Do you know that by the simple act of reading these words, you are flagging yourself as a prime candidate for a range of medical disorders including cardiovascular disease and diabetes?
If you are a typical Post reader, your ancestors and mine crossed the Indian Ocean sometime in the late 19th century to arrive in Durban. As a whole, our ancestors were poor and predominantly labourers, but through a combination of hard work and significant investment in the education of their children, they were able to raise the standards of living of their descendants in a way that would not have been possible had they remained in India.
But while life was hard for our impoverished ancestors in India, in many ways they were healthier than we are. The simple tasks of physical labour meant that exercise was part of their daily routine. And their food was a coarse, fibre-rich diet with clarified butter and coconut, lots of yoghurt, lots of lime and tamarind, and lots of highly nutritious and medicinal vegetables such as pippali and moringa.
Now contrast that with what most of our fellow readers would swear is typical Indian food – the ubiquitous Durban mutton-and-potatoes curry served with long grain rice.
We find sunflower oil instead of ghee (sunflowers came from America), American long-grain rice instead of Indian white rice, chilli instead of pippali (chilli peppers came from America), tomato instead of coconut (tomatoes came from America), and potatoes (which also came from America). Oh, and the mutton eaten by our ancestors in India would probably have been goat and not sheep.
Don’t blame the 1860 settlers and those who followed them – the fact is that ingredients which were everywhere in the ancestral homeland were simply not available in southern Africa. Our ancestors improvised as best they could with locally-available ingredients. At the same time, we were growing more prosperous. The result is that we spent less time on physical labour and more time on intellectual labour. And we ate badly.
The result is that today, Indians in South Africa have a higher prevalence of diabetes, coronary artery disease (CAD) (particularly premature CAD) and high cholesterol compared to the native populations of India. From the fourth generation onward, we also have central obesity and balding occurring as early as 25 to 30 years of age. This is also the case for Indian expats in the UK, USA, Canada, Fiji, Mauritius, and Malaysia.
Today, pharmaceutical companies are making lots of money from this phenomenon. Many of you reading this are taking some form of medication designed to counteract these diseases. This might be cholesterol-lowering medication, blood-pressure tablets, insulin for diabetes, aspirin to thin your blood, niacin to raise levels of “good” cholesterol. You might also be using eye drops to stave off glaucoma, or minoxidil to regrow your hair, or sildenafil citrate for impotence. It’s a good thing that we are better off than before to be able to afford more expensive drugs.
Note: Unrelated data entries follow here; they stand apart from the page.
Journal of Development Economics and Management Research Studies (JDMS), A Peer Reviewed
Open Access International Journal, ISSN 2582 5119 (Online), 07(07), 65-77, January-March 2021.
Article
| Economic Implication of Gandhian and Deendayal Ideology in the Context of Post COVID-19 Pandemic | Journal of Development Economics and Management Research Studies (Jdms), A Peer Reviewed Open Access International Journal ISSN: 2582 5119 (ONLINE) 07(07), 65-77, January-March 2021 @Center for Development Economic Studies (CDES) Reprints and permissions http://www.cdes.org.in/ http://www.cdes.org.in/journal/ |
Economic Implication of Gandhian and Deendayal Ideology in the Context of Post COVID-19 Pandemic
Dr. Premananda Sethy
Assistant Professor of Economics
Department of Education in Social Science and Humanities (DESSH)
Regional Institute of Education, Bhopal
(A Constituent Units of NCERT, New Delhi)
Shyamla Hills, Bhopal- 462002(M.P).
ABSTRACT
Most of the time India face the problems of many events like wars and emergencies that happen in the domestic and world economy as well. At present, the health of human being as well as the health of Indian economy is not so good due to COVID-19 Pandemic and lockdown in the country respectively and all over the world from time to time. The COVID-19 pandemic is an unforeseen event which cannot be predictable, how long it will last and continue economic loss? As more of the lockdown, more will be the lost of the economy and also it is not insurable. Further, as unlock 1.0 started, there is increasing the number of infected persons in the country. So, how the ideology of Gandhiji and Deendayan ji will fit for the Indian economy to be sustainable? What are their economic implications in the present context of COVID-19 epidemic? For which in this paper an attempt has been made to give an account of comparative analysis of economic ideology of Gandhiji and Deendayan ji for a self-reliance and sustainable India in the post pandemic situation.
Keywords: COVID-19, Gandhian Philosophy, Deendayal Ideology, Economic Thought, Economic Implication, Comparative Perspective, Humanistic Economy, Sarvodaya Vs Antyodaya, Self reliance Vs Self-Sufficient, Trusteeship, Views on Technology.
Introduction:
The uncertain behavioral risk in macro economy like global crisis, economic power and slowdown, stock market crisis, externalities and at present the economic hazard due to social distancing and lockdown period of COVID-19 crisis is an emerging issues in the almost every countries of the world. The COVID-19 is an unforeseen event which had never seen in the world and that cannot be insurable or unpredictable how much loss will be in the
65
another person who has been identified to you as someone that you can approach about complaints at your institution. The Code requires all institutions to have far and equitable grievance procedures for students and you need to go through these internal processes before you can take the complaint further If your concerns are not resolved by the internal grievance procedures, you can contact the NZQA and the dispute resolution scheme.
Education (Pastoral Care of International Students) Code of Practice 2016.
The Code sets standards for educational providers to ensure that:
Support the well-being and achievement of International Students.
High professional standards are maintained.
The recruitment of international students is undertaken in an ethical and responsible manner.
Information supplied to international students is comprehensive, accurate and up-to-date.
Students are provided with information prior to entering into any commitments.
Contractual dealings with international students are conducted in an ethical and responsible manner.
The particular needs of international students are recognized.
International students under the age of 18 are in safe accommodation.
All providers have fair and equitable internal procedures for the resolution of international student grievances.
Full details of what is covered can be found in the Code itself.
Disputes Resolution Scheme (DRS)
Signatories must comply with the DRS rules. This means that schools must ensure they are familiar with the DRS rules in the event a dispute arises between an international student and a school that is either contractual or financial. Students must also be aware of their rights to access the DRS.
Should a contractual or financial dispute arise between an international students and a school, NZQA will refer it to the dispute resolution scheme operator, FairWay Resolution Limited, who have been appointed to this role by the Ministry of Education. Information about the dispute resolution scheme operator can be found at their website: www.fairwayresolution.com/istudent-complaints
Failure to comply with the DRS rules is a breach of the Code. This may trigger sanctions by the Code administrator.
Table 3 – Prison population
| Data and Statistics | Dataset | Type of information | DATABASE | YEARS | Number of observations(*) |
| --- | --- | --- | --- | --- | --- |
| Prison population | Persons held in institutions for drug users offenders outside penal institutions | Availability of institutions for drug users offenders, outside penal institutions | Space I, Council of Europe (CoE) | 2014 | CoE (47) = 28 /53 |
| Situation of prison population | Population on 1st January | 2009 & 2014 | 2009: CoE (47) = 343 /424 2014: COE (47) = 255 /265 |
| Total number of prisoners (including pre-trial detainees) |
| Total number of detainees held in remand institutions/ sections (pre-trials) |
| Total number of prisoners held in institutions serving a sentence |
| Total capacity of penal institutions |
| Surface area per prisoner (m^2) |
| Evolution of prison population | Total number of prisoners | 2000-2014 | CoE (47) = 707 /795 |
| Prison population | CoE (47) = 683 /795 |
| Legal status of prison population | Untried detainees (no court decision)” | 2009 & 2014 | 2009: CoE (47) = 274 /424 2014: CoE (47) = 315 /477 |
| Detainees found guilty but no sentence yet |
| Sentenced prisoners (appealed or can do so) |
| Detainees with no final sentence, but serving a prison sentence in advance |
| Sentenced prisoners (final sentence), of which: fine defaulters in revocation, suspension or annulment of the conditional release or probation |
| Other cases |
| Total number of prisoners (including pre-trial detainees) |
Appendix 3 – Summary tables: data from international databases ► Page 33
Surgical procedures are also better than just a couple of decades ago. My father died in 1997 at age 67 of congestive cardiac failure brought on by smoking. Today, doctors would have done a quick angioplasty with a stent or two and kept him alive for many more years.
But drugs and surgery are never a good long-term solution. Health care costs are increasing at a faster rate than inflation every year. If you are in your 30s and taking chronic medication, chances are that the drugs you are taking today will be unaffordable by the time you are ready to retire.
Why not change your lifestyle instead? Go for a 15 minute walk every day, stop taking sugar in your tea, get your body mass index to between 20 and 25, eat more greens with olive oil and lemon juice and garlic, stop smoking.
But most importantly, get rid of the Indian food you grew up with – it really isn’t Indian.